There are limitations to consider when interpreting the results of this study. First, the cross-sectional study design precludes us from determining the influence of quadriceps function and hamstrings co-activation on long-term joint health. Second, we included injured participants with all graft types, and graft type may influence the location and magnitude of muscle dysfunction. However, this factor is unlikely to have influenced our results, as 80% of our sample (16/20) received the same type of graft (patellar tendon). Future studies are needed to evaluate the physiological mechanisms that may cause persistent knee-extensor weakness and compare quadriceps function and hamstrings co-activation in individuals with different graft types. Third, injured participants in this study were treated by multiple surgeons and may have had varying rehabilitation programs. It is unclear if deficits in quadriceps function are attributable to their rehabilitation programs or chronic AMI. The injured cohort also demonstrated wide variability in time since ACLR (50.3 ± 21.3 months), which may have influenced the level of quadriceps dysfunction. Finally, we assessed isometric muscle function in only a single testing position, which may not specifically mimic the modes of contraction performed during functional and athletic tasks.
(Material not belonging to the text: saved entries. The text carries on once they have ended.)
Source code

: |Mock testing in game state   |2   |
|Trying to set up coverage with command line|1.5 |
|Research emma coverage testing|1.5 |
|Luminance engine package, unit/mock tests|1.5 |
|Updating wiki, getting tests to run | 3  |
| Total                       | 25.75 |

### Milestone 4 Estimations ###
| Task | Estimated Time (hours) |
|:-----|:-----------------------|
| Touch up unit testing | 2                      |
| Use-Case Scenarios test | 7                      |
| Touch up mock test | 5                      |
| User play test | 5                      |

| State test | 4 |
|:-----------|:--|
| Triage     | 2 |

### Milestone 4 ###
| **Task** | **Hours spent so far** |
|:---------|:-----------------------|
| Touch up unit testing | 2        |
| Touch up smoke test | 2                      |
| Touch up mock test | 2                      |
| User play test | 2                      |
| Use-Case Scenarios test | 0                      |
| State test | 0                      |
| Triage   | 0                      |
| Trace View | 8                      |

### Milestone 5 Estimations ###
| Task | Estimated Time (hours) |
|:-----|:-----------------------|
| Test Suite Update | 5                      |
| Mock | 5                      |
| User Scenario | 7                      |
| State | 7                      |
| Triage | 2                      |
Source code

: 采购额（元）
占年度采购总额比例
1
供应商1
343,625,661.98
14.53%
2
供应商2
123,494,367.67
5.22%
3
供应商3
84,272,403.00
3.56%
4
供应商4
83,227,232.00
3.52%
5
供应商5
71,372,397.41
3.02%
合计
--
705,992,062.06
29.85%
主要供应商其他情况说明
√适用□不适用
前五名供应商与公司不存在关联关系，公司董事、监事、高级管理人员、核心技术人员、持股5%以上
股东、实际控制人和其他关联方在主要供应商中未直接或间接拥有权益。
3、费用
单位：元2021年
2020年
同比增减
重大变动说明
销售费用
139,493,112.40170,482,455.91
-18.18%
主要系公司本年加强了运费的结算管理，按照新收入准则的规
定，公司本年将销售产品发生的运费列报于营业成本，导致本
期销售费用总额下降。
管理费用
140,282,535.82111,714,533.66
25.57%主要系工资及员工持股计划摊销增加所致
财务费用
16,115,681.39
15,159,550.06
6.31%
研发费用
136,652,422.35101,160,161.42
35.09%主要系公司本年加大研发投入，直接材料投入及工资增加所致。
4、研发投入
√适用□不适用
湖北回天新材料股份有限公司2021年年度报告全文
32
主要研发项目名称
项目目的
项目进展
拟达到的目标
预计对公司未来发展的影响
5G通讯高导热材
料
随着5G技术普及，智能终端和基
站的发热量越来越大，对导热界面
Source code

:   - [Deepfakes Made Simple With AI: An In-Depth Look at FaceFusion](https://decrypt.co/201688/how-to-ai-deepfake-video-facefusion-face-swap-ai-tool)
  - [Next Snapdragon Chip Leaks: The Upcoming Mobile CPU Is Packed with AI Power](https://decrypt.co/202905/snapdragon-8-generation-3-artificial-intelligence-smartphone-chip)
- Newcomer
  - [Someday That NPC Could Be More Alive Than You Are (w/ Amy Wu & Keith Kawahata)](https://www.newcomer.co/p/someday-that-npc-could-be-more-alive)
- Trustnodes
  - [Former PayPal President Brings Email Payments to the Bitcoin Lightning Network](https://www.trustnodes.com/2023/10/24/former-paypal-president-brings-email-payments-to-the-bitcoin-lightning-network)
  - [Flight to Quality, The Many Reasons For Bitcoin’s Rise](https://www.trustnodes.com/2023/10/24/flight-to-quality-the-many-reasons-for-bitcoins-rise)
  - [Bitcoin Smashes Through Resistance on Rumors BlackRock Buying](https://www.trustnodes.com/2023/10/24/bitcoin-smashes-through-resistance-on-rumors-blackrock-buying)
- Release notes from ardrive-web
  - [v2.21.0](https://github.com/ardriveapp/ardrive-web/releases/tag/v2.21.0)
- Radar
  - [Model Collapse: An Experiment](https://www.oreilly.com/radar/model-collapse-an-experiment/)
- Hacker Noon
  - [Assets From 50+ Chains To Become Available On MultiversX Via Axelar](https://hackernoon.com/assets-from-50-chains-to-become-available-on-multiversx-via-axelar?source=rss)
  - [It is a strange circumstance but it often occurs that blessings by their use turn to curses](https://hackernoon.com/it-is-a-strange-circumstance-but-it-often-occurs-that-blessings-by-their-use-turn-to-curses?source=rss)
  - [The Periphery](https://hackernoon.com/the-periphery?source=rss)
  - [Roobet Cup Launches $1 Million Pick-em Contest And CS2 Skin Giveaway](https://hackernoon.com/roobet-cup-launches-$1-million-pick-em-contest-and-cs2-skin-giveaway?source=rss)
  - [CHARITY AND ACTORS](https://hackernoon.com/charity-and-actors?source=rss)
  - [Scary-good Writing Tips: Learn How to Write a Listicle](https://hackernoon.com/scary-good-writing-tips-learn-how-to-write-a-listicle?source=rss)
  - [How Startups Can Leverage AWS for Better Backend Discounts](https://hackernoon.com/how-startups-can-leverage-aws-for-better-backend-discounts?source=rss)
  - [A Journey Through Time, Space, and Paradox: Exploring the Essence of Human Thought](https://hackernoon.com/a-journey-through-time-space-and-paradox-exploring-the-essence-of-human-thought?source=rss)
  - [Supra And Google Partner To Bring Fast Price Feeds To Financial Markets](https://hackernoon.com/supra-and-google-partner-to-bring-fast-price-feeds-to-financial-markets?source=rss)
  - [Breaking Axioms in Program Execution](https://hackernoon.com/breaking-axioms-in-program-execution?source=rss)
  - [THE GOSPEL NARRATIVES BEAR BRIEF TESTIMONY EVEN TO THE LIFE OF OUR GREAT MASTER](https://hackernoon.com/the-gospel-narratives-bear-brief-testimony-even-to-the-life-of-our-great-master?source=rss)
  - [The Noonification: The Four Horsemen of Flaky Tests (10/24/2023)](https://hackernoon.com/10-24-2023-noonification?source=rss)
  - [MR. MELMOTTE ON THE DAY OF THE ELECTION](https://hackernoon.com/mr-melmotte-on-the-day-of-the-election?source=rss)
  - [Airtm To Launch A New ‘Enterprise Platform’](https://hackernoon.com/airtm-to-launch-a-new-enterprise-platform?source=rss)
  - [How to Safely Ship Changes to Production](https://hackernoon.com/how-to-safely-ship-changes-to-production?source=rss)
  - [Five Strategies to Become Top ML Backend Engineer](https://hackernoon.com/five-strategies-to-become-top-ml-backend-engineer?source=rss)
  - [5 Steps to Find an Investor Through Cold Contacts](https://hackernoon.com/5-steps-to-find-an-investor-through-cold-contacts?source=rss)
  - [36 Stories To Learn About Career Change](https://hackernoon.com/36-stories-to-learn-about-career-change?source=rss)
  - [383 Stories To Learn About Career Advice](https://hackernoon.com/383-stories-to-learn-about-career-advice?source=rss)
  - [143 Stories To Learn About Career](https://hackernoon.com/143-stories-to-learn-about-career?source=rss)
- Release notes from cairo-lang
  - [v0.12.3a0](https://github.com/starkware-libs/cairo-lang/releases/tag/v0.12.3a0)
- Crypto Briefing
Our results indicate that compared with uninjured participants, individuals with ACLR demonstrated deficits in quadriceps function (PT, RTD, and CAR) more than 4 years after ACLR. Although quadriceps EMG amplitude is a contributor to knee-extensor torque, PT is the net result of all agonist and antagonist activity. Therefore, lesser knee-extensor torque in individuals with ACLR can also be attributed to greater hamstrings co-activation, which should be considered when researchers and clinicians interpret deficits in knee-extensor torque.